Hay que destacar que los horrores de los conflictos bélicos lo acompañaron toda su adolescencia y parte de su joven adultez. El maestro confesó a la escritora salvadoreña que la guerra lo volvió reflexivo y silencioso. Pero fueron las bondades de la práctica de milenarias artes marciales la que le ayudó a sanar el cuerpo, el alma y la mente.

Luego la danza y las artes terminarían de curar sus heridas físicas y emocionales, y le darían la oportunidad de conocer el amor. El maestro conoció a su esposa mientras impartía clases en la academia de ballet en Taipéi.

El maestro Lee con su familia. Foto EDH / Archivo

Su danza del dragón llegó a ser muy esperada en las celebraciones del Año Nuevo Chino en El Salvador. Vale la pena destacar que este ser mitológico resulta muy especial para la cultura china, pues es símbolo de fortuna y nobleza, de personas afortunadas y poderosas.
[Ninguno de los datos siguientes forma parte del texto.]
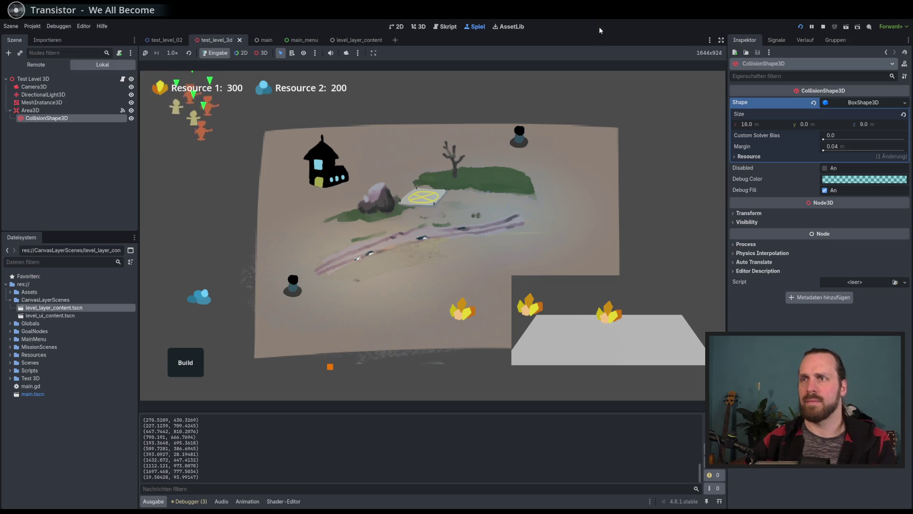
key("F5")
Al andar sobre los pasos de la vida de Ching Han Lee, se puede afirmar que él fue un hombre afortunado y poderoso, que evadió la muerte en varias ocasiones y salvó a miles a lo largo de casi un siglo.

Ahora le sobreviven su esposa, sus hijas y nietas, quienes lo vieron por última vez hace dos años, en El Salvador. Lamentablemente, su familia no podrá estar presente en el entierro de sus restos, programado para este día en un cementerio capitalino.

Pero su legado permanecerá vivo en los recuerdos de todos aquellos a los que sanó la mente y el alma.